Reading text:
The ClickHouse table will have the following structure. Here we see, that message fixed-type fields are named as currencyCode_N_Int16 Nullable(Int16), whereas fields of a polymorphic object have array added entries.exchangeId_N_String Array(Nullable(String)).

ClickHouse table example:
CREATE TABLE clickhouse.kraken (
`partition` Date,
`timestamp` DateTime64(9),
`instrument` String,
`type` String,
`currencyCode_N_Int16` Nullable(Int16),
`originalTimestamp_N_DateTime64_3` Nullable(DateTime64(3)),
`sequenceNumber_N_Int64` Nullable(Int64),
`sourceId_N_String` Nullable(String),
`packageType_PackageType` Enum16(
'VENDOR_SNAPSHOT' = 0,
'PERIODICAL_SNAPSHOT' = 1,
'INCREMENTAL_UPDATE' = 2
),
`entries.type` Array(Nullable(String)),
`entries.contractId_N_String` Array(Nullable(String)),
`entries.exchangeId_N_String` Array(Nullable(String)),
`entries.isImplied_N_UInt8` Array(Nullable(UInt8)),
`entries.numberOfOrders_N_Int64` Array(Nullable(Int64)),
`entries.participantId_N_String` Array(Nullable(String)),
`entries.price_N_Decimal128_12` Array(Nullable(Decimal(38, 12))),
`entries.quoteId_N_String` Array(Nullable(String)),
`entries.size_N_Decimal128_12` Array(Nullable(Decimal(38, 12))),
`entries.isNational_N_UInt8` Array(Nullable(UInt8)),
`entries.side_QuoteSide` Array(Enum16('BID' = 0, 'ASK' = 1)),
`entries.level_Int16` Array(Int16),
`entries.action_BookUpdateAction` Array(Enum16('INSERT' = 0, 'UPDATE' = 1, 'DELETE' = 2)),
`entries.side_N_QuoteSide` Array(Nullable(Enum16('BID' = 0, 'ASK' = 1))),
`entries.buyerNumberOfOrders_N_Int64` Array(Nullable(Int64)),
`entries.buyerOrderId_N_String` Array(Nullable(String)),
`entries.buyerParticipantId_N_String` Array(Nullable(String)),
`entries.condition_N_String` Array(Nullable(String)),
`entries.matchId_N_String` Array(Nullable(String)),
`entries.sellerNumberOfOrders_N_Int64` Array(Nullable(Int64)),
`entries.sellerOrderId_N_String` Array(Nullable(String)),
`entries.sellerParticipantId_N_String` Array(Nullable(String)),
`entries.side_N_AggressorSide` Array(Nullable(Enum16('BUY' = 0, 'SELL' = 1))),
`entries.tradeType_N_TradeType` Array(
Nullable(
Enum16(
'REGULAR_TRADE' = 0,
'AUCTION_CLEARING_PRICE' = 1,
'CORRECTION' = 2,
'CANCELLATION' = 3,
'UNKNOWN' = 4
)

Data supplied:
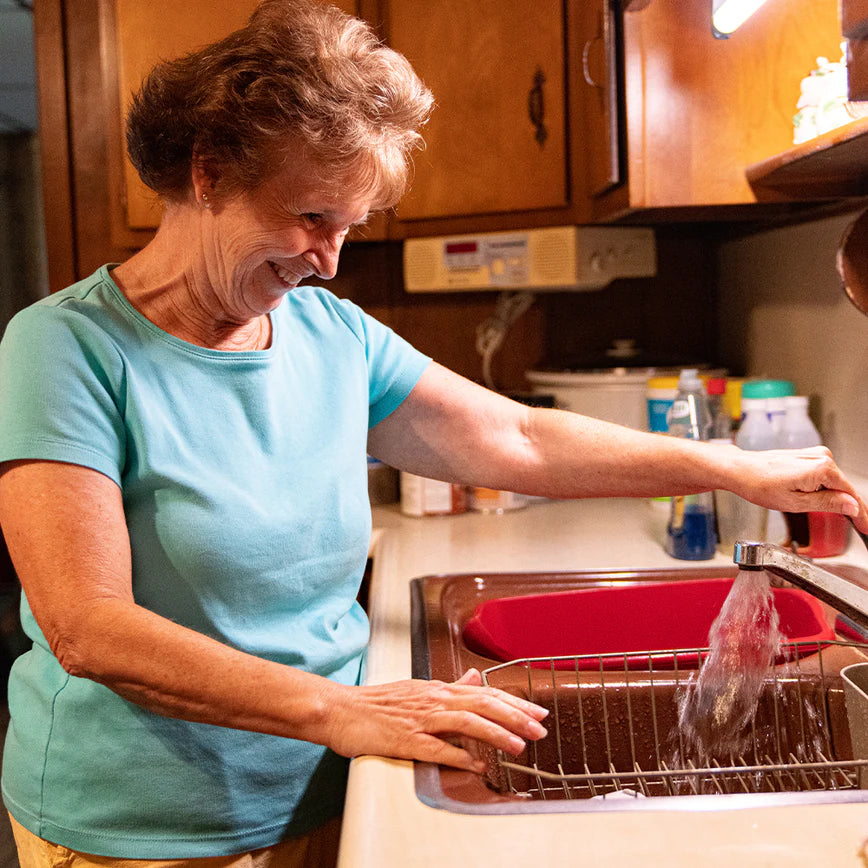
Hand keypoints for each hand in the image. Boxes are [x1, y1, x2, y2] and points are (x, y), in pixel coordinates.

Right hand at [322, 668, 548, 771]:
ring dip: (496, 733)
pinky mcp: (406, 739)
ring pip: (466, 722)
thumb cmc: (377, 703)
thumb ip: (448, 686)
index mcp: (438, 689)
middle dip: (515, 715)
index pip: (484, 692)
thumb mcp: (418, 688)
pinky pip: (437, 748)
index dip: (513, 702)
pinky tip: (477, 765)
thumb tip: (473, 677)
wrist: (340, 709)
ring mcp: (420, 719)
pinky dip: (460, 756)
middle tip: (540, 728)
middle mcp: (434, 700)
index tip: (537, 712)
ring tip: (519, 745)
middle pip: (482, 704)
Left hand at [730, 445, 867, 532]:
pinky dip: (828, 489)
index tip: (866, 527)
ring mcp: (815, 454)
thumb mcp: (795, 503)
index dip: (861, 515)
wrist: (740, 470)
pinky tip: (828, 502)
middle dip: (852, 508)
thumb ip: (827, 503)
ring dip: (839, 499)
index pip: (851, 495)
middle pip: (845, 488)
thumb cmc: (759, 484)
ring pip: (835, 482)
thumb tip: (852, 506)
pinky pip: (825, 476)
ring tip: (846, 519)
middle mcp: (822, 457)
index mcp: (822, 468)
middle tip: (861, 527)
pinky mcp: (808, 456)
---
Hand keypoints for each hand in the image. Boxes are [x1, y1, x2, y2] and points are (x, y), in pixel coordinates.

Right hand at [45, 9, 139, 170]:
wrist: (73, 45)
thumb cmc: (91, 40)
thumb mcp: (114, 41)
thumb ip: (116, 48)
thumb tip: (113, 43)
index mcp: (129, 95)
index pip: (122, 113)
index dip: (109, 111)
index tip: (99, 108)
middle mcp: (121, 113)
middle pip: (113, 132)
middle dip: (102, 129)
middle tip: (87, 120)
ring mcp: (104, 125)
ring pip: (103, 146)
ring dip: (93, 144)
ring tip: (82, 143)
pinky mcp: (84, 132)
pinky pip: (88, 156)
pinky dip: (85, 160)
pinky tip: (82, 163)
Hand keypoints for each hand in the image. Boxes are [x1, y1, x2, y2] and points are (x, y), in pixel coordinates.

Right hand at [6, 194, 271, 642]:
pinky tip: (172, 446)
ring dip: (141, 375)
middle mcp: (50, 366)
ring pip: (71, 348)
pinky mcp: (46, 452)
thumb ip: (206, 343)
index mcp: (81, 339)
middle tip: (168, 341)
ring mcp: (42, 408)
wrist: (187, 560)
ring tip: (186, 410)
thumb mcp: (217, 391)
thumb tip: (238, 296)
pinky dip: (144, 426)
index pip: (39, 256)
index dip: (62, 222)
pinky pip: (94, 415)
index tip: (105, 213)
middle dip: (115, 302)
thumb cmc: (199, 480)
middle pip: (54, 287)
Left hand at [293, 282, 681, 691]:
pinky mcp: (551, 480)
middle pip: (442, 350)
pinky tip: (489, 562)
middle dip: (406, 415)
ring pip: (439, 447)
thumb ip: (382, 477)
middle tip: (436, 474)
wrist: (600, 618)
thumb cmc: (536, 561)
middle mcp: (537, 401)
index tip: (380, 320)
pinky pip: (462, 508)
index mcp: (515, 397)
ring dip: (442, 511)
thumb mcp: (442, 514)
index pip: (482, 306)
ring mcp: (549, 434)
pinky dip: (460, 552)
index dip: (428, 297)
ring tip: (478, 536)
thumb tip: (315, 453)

What you should do:
From the ClickHouse table example, list every column whose type is a plain Nullable type rather than an Array.

Worked solution:
- `currencyCode_N_Int16`: Nullable(Int16)
- `originalTimestamp_N_DateTime64_3`: Nullable(DateTime64(3))
- `sequenceNumber_N_Int64`: Nullable(Int64)
- `sourceId_N_String`: Nullable(String)